→ **原文**:
+ + + + + + +

小說的文字很淡,讀時的感受如置霧中,見霧氣的浮動。也許是川端的風格,也許是東方的一種風格。很喜歡這種文字,讀時心情是寧靜的,在寧靜中飄動的思緒。同樣,連小說的情節也很平淡,幾乎沒有大的起浮,只是在浮動中的變化,至多在結尾處有些變動(而且也幾乎見不到痕迹),都彷彿如平靜的現實生活,而不是“小說”。
在這樣一個狹小的空間里,一個垂暮的老人呆在一個象植物人一樣沉睡的少女身邊,其實他們之間既沒有情,也沒有靈,更沒有實際的、具體的人的情感交流,完全是封閉式的。江口老人通過視覺、嗅覺、觸覺、聽覺等手段來愛撫 睡美人,他只是藉此沉浸在自己的世界里求得安慰和愉悅。通過老人的意識活動,作者為展現了一個豐富、複雜、充滿矛盾的世界。這裡有青年男女愛情、婚姻的悲喜劇,有父母對兒女婚姻生活的關切與擔憂,有老年男子對生命活力的渴望與追求,有思考者對社會道德規範的反省與批判,還有人的情感與理智、倫理與欲求,希望與幻滅的矛盾。在睡美人里,川端康成無視倫理道德規範,拋開一切社會禁忌,以老丑、頹廢、變態的性愛為題材,沉浸在自己的感性世界里,把官能的享受、情慾的饑渴、性靈的愉悅寫得含蓄朦朧。感覺之在依賴於身體之在。正是在老人們的主體心理和睡美人無言的肉體的交相互動中,川端康成努力營造出這樣一種純真之美的感性世界。
在小說的幻想中構設一個環境,讓年老的人面對青春時思考、行為等。寫出青春與年老、美與丑、生與死、人性與獸性、回憶等話題。不知是作者什麼時期的作品,也許也需要人在人生和某個時期去讀的。或許這樣才能更好地去理解。這樣風格的文章很少能讀到,卻很想去讀。在書城中尋找。
《睡美人》集中體現了川端康成的審美情趣和美學風格。川端康成強調:“小說家應該是無賴放浪之徒,要敢於有不名譽的言行,敢於寫違背道德的作品,做不到這一點,小說家就只好滅亡”。這些話並不意味著他對倫理道德的否定,也不是要求作家對醜惡給予讚揚,而是要求作家應該從醜惡中提煉素材,從不道德的題材中,挖掘作品的美學意義,也就是要掌握化丑為美的創作技巧和方法。“丑中之美,死中之生,不倫中的清潔,罪惡中的純粹……諸如此類內部轉換和象徵升華,是川端文學的重要特徵”。在《睡美人》中,作家有意選擇“背德”的題材,大膽涉足“性”這一文學危險地域,把女性的美麗與悲哀揉合在一起,把人性的“善”與“惡”水乳交融,從中揭示了生活的某些本質方面。

+ + + + + + +

→ **資料部分**:

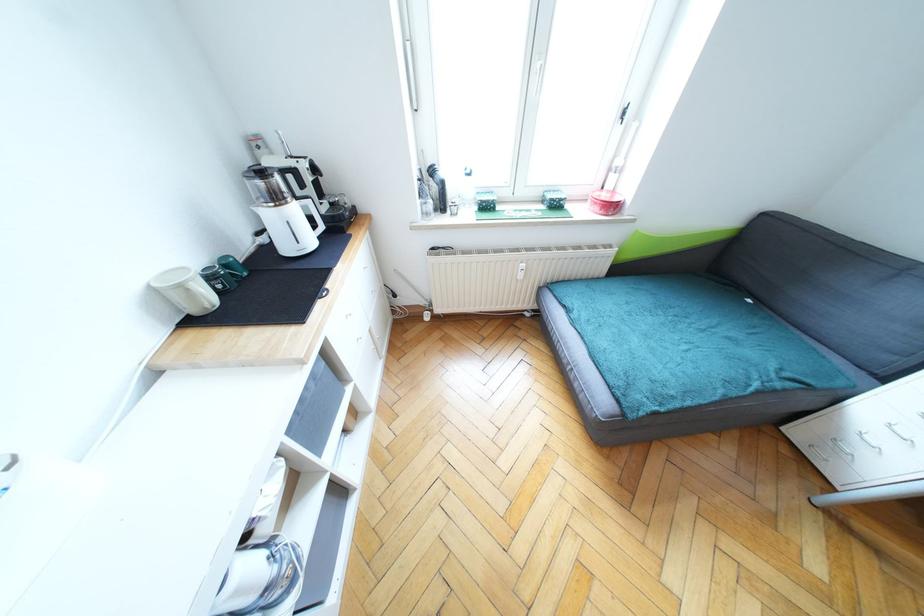
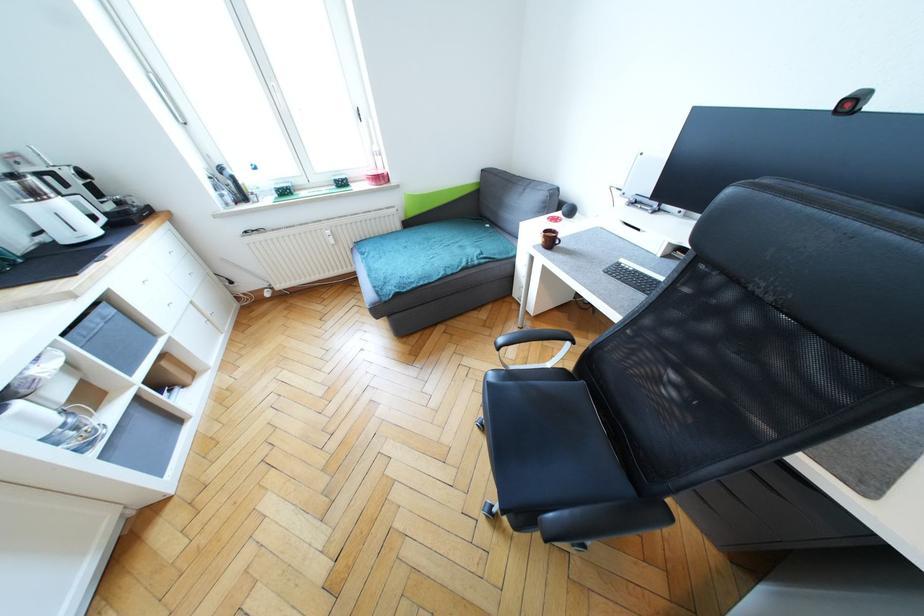
In the second image, find the point that corresponds to point 760,386 in the first image.

(467, 265)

+ + + + + + +

→ **練習**:
A. 根據上面談《睡美人》的短文，回答以下問題：
(i) 第一段說讀這部小說時的感受像什麼？
(ii) 江口老人透過哪幾種感覺手段愛撫睡美人？
(iii) 川端康成認為小說家做不到什麼就只好滅亡？
B. 把談《睡美人》的短文中的這句話譯成英文：「《睡美人》集中體現了川端康成的審美情趣和美學風格。」
C. 接著談《睡美人》的短文最後一句往下續寫一段。

→ **逐題答案**:
A.
(i) 如置霧中，見霧氣的浮動。
(ii) 視覺、嗅覺、觸覺、聽覺。
(iii) 做不到成為無賴放浪之徒、敢於有不名譽的言行、敢於寫違背道德的作品。

B. *Sleeping Beauty* embodies, in concentrated form, Yasunari Kawabata's aesthetic taste and aesthetic style.

C.
作品評價


《睡美人》是諾貝爾文學獎得主川端康成經典名篇,在東方乃至全球享有盛譽,三島由紀夫評價《睡美人》是一部毫無疑問的傑作,保有形式上的無瑕之美,同時也散發著果實熟透之後的腐敗芬芳。

作者簡介


川端康成
川端康成
川端康成(1899-1972),日本新感覺派作家,著名小說家。1899年6月14日生於大阪。一生創作小說百多篇,中短篇多於長篇。作品富抒情性,追求人生升華的美,並深受佛教思想和虛無主義影響。早期多以下層女性作為小說的主人公,寫她們的純潔和不幸。後期一些作品寫了近親之間、甚至老人的變態情愛心理,手法純熟,渾然天成。代表作有《伊豆的舞女》、《雪國》、《千隻鶴》等。1968年獲諾貝爾文學獎,亦是首位獲得該獎項的日本作家。1972年4月16日在工作室自殺身亡。川端擔任過國際筆會副會長、日本筆會會長等職。1957年被選為日本藝術院會員。曾獲日本政府的文化勳章、法國政府的文化藝術勳章等。